As the conversation turned to Canada specifically, and the
country’s quick rise to the top of the cannabis food chain, Borys
concluded that legalization became possible the citizenry smartly
realized that cannabis was going nowhere — rather than fight the drug,
it was time to embrace it.
“Trudeau made the decision and Canadians made the decision
that [cannabis] existed,” Borys said, continuing the conversation over
the phone. “We’re fine with having cannabis on the streets, being a
legal thing like alcohol and cigarettes.”
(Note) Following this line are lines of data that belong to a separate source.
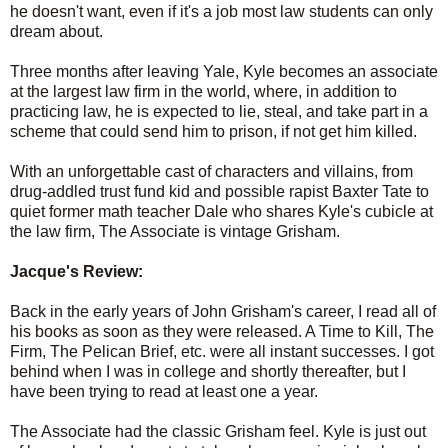
he doesn't want, even if it's a job most law students can only
dream about.
Three months after leaving Yale, Kyle becomes an associate
at the largest law firm in the world, where, in addition to
practicing law, he is expected to lie, steal, and take part in a
scheme that could send him to prison, if not get him killed.
With an unforgettable cast of characters and villains, from
drug-addled trust fund kid and possible rapist Baxter Tate to
quiet former math teacher Dale who shares Kyle's cubicle at
the law firm, The Associate is vintage Grisham.
Jacque's Review:
Back in the early years of John Grisham's career, I read all of
his books as soon as they were released. A Time to Kill, The
Firm, The Pelican Brief, etc. were all instant successes. I got
behind when I was in college and shortly thereafter, but I
have been trying to read at least one a year.
The Associate had the classic Grisham feel. Kyle is just out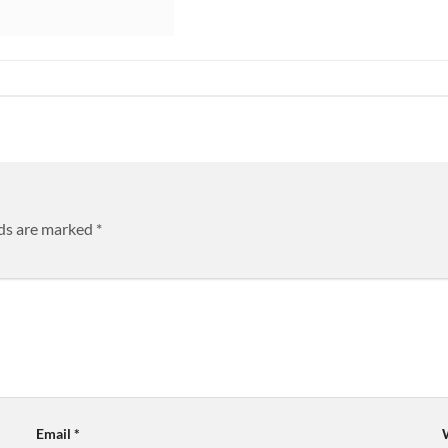
lds are marked
*
Email
*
He paused. “But it existed completely underground, and the
government had no part in it, right? They obviously have no tax revenue
coming in for that.”
And this is the story that “The Cannabis Complex” aims to
tell, a first-hand account of when Canada chose to say cannabis exists
and if the penalties for fighting against it aren't keeping anybody from
doing it then just legalize it. Because those stories are so much more
than the daily fluctuations in the share price of a given Licensed
Producer or the next fight over a piece of legislation.
“It already exists in the black market, people can already
get it,” Borys said, reflecting on the old way of thinking. “They always
have been able to get it, that it’s illegal is just ridiculous.”
He continued: “I think that Canada making that move and
saying hey we're going to build an actual commercial industry that meant
that money just flooded into the market and that's why you have massive
companies like super well-capitalized companies that are able to do
incredible things…
Canadian companies are everywhere now, and it's
amazing how companies like Canopy and Aurora are opening places like
Poland, which is where my parents are from, is now selling medical
marijuana, and I never in my lifetime doubt that that was going to be
possible because it's the future of this country.”
Borys paused for a moment again. “But people are opening their eyes and seeing that, hey there is therapeutic value to this.”